In ruby, when a case-when statement is written, the when branches accepts expressions which will be evaluated to objects, then === is called to check if any of them returns true: 

 ```ruby 
 case 'a' 
 when 'abc' 
   # not matched 
 when Regexp.new('[abc]') 
   puts :matched # => matched 
 end 
 ``` 

 To demonstrate what is being done here, this is a mock: 

 ```ruby 
 equal_all_mock = Object.new 
 class << equal_all_mock 
   def ===(anything) true end 
 end 
 # 1 
 case 'a' 
 when equal_all_mock 
   puts :matched # => matched 
 end 
 # 2 
 if equal_all_mock === 'a' 
   puts :matched # => matched 
 end 
 ``` 

 Often times when matching for conditional statements, they have values in addition to being truthy or falsey; for example, it is very tempting to write (bugged) code like this (context: parsing 2D robot path instructions): 

 ```ruby 
 case 
 when i = '^v<>'.index(code) 
   x += [0, 0, -1, 1][i] 
   y += [1, -1, 0, 0][i] 
 when code = '/\\'[code] 
   if code == '/' 
     dx, dy =    dy,    dx 
   else 
     dx, dy = -dy, -dx 
   end 
 when code == '#' 
   dx = -dx 
   dy = -dy 
 end 
 ``` 

 This pattern has problems: 

 1. Using assignment to capture expressions "leaks" the local variable into the current scope, which the case block doesn't lock into a block scope, as it's not a proc 

 2. Even if the match fails, the expression is still written; `code = '/\\'[code]` in this case may assign nil, of which then `code == '#'` will fail 

 3. The alternative would be using regex, such as `/\^v<>/` and then using `$&` to fetch match data... but the global variable pattern is said to be discouraged, and while it works in this specific case it doesn't work in others, like if I want to act upon the index of an array search (but not when the search result is nil) 

 Thus my proposal: 

 ```ruby 
 case 
 when '^v<>'.index(code) => i 
   x += [0, 0, -1, 1][i] 
   y += [1, -1, 0, 0][i] 
 when '/\\'[code] => code 
   if code == '/' 
     dx, dy =    dy,    dx 
   else 
     dx, dy = -dy, -dx 
   end 
 when code == '#' 
   dx = -dx 
   dy = -dy 
 end 
 ``` 

 This is based on the `rescue Exception => e` syntax.
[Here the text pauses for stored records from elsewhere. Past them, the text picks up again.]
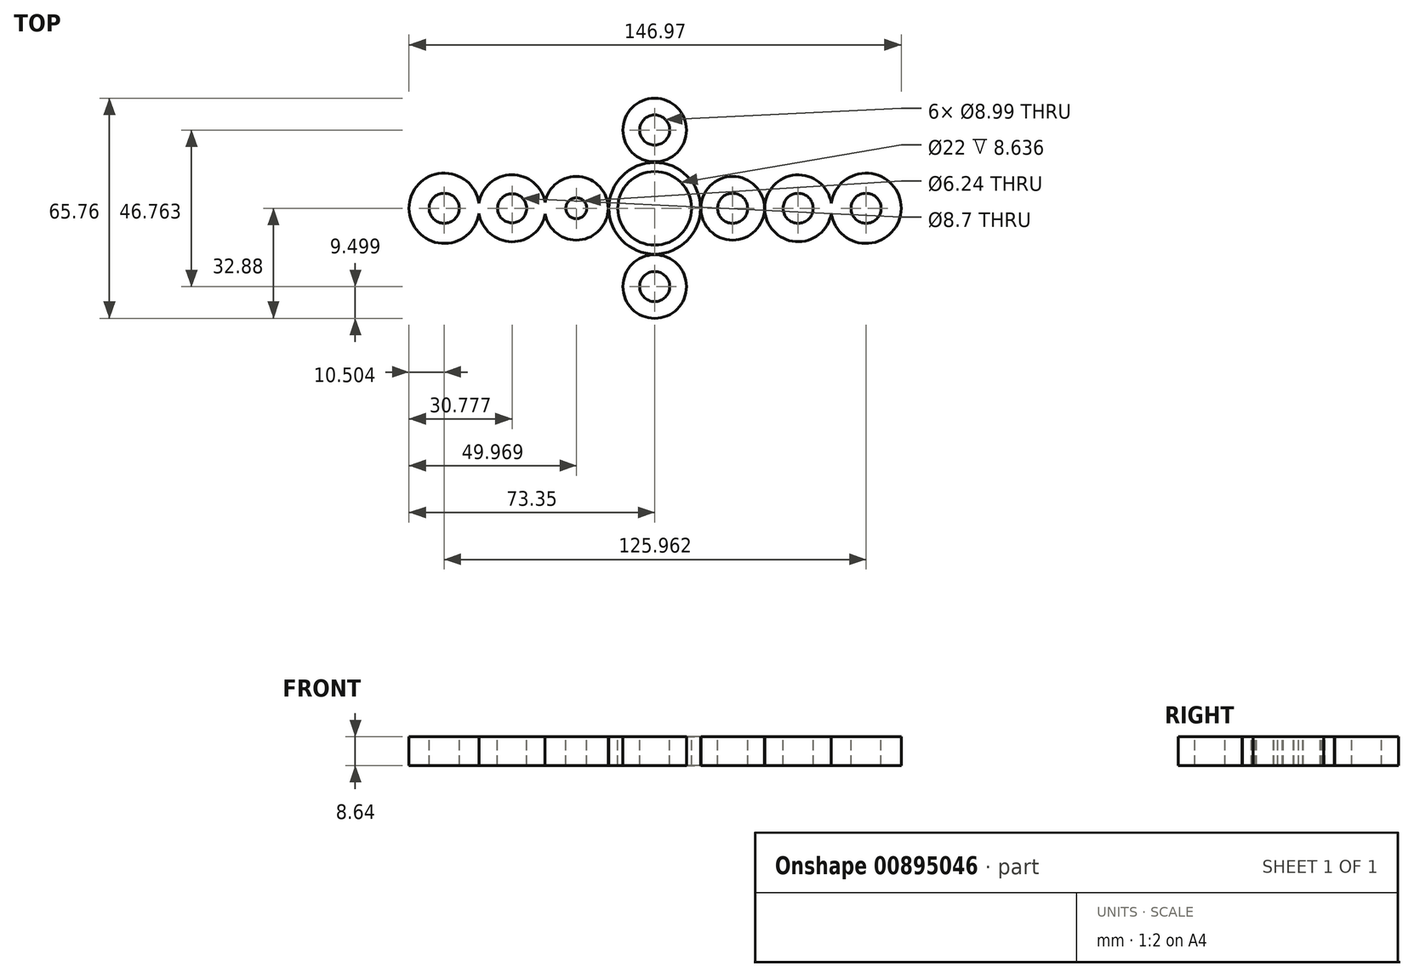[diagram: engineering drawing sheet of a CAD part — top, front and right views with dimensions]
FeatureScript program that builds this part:
annotation { "Feature Type Name" : "Feature", "Feature Type Description" : "" }
export const myFeature = defineFeature(function(context is Context, id is Id, definition is map)
    precondition{}
    {
        {
            var Q0;
            Q0=qCreatedBy(makeId("Top.planeOp"),FACE);
            var sketch = newSketch(context, id + "F0", { "sketchPlane" : qUnion([Q0])});
            skCircle(sketch, "E0", {"center": v(0, 0) * mm, "radius": 11 * mm});
            skCircle(sketch, "E1", {"center": v(0, 0) * mm, "radius": 13.68 * mm});
            skCircle(sketch, "E2", {"center": v(23.28, 0) * mm, "radius": 9.5 * mm});
            skCircle(sketch, "E3", {"center": v(-23.38, 0) * mm, "radius": 9.5 * mm});
            skCircle(sketch, "E4", {"center": v(0, 23.38) * mm, "radius": 9.5 * mm});
            skCircle(sketch, "E5", {"center": v(0, -23.38) * mm, "radius": 9.5 * mm});
            skCircle(sketch, "E6", {"center": v(-42.57, 0) * mm, "radius": 10 * mm});
            skCircle(sketch, "E7", {"center": v(42.84, 0) * mm, "radius": 10 * mm});
            skCircle(sketch, "E8", {"center": v(-62.85, 0) * mm, "radius": 10.5 * mm});
            skCircle(sketch, "E9", {"center": v(63.12, 0) * mm, "radius": 10.5 * mm});
            skCircle(sketch, "E10", {"center": v(-62.85, 0) * mm, "radius": 4.5 * mm});
            skCircle(sketch, "E11", {"center": v(-42.57, 0) * mm, "radius": 4.35 * mm});
            skCircle(sketch, "E12", {"center": v(-23.38, 0) * mm, "radius": 3.12 * mm});
            skCircle(sketch, "E13", {"center": v(23.28, 0) * mm, "radius": 4.5 * mm});
            skCircle(sketch, "E14", {"center": v(42.84, 0) * mm, "radius": 4.5 * mm});
            skCircle(sketch, "E15", {"center": v(63.12, 0) * mm, "radius": 4.5 * mm});
            skCircle(sketch, "E16", {"center": v(0, -23.38) * mm, "radius": 4.5 * mm});
            skCircle(sketch, "E17", {"center": v(0, 23.38) * mm, "radius": 4.5 * mm});
            skSolve(sketch);
        }
        {
            var Q0;
            Q0 = qSketchRegion(id + "F0", true);
            extrude(context, id + "F1", {"entities" : qUnion([Q0]), "oppositeDirection" : true, "depth" : 8.64 * mm, "offsetDistance" : 25.4 * mm});
        }
    });
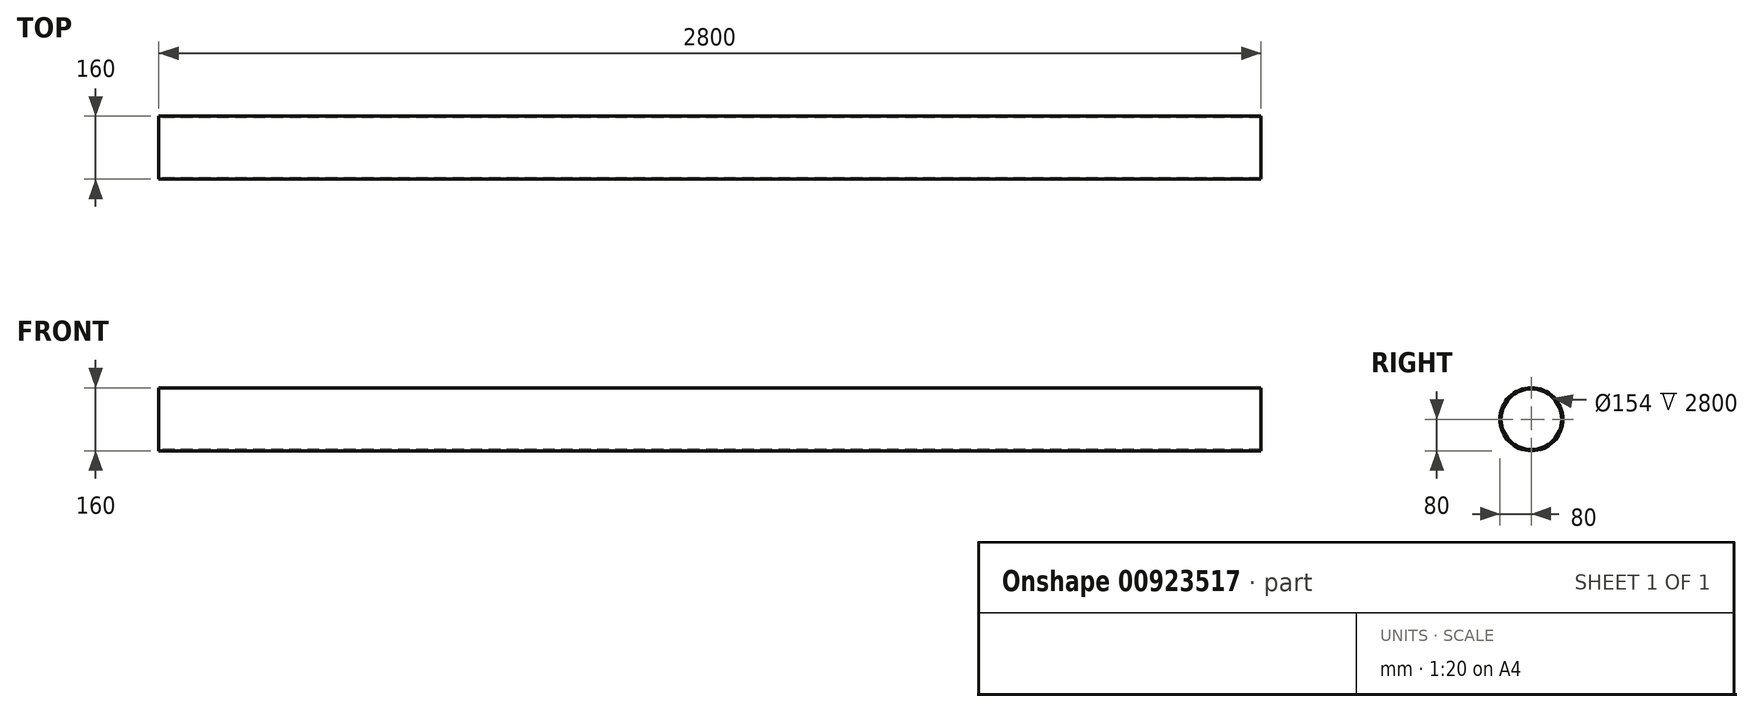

The `when expression => i` format could potentially even be extended to: 

 ```ruby ``` 
 case 'foobar' 
 when /fo./ => match 
   p match # => foo 
 end 
 ``` 

 or with a proc that accepts 0~1 parameters (if it expects one, ruby could feed in the truthy value): 
 ```ruby ``` 
 case 
 when '^v<>'.index[code] do |i| 
   x += [0, 0, -1, 1][i] 
   y += [1, -1, 0, 0][i] 
 end 
 when '/\\'[code] do |code| 
   if code == '/' 
     dx, dy =    dy,    dx 
   else 
     dx, dy = -dy, -dx 
   end 
 end 
 when code == '#' 
   dx = -dx 
   dy = -dy 
 end 
 ``` 

 While some cases like these could be replaced by if-else statements I feel like this would be much better as an enhancement on the pattern-matching side. Scala, for example, does have `case x if x % 15 == 0 => { statements }` in its pattern-matching; handy when writing fizzbuzz.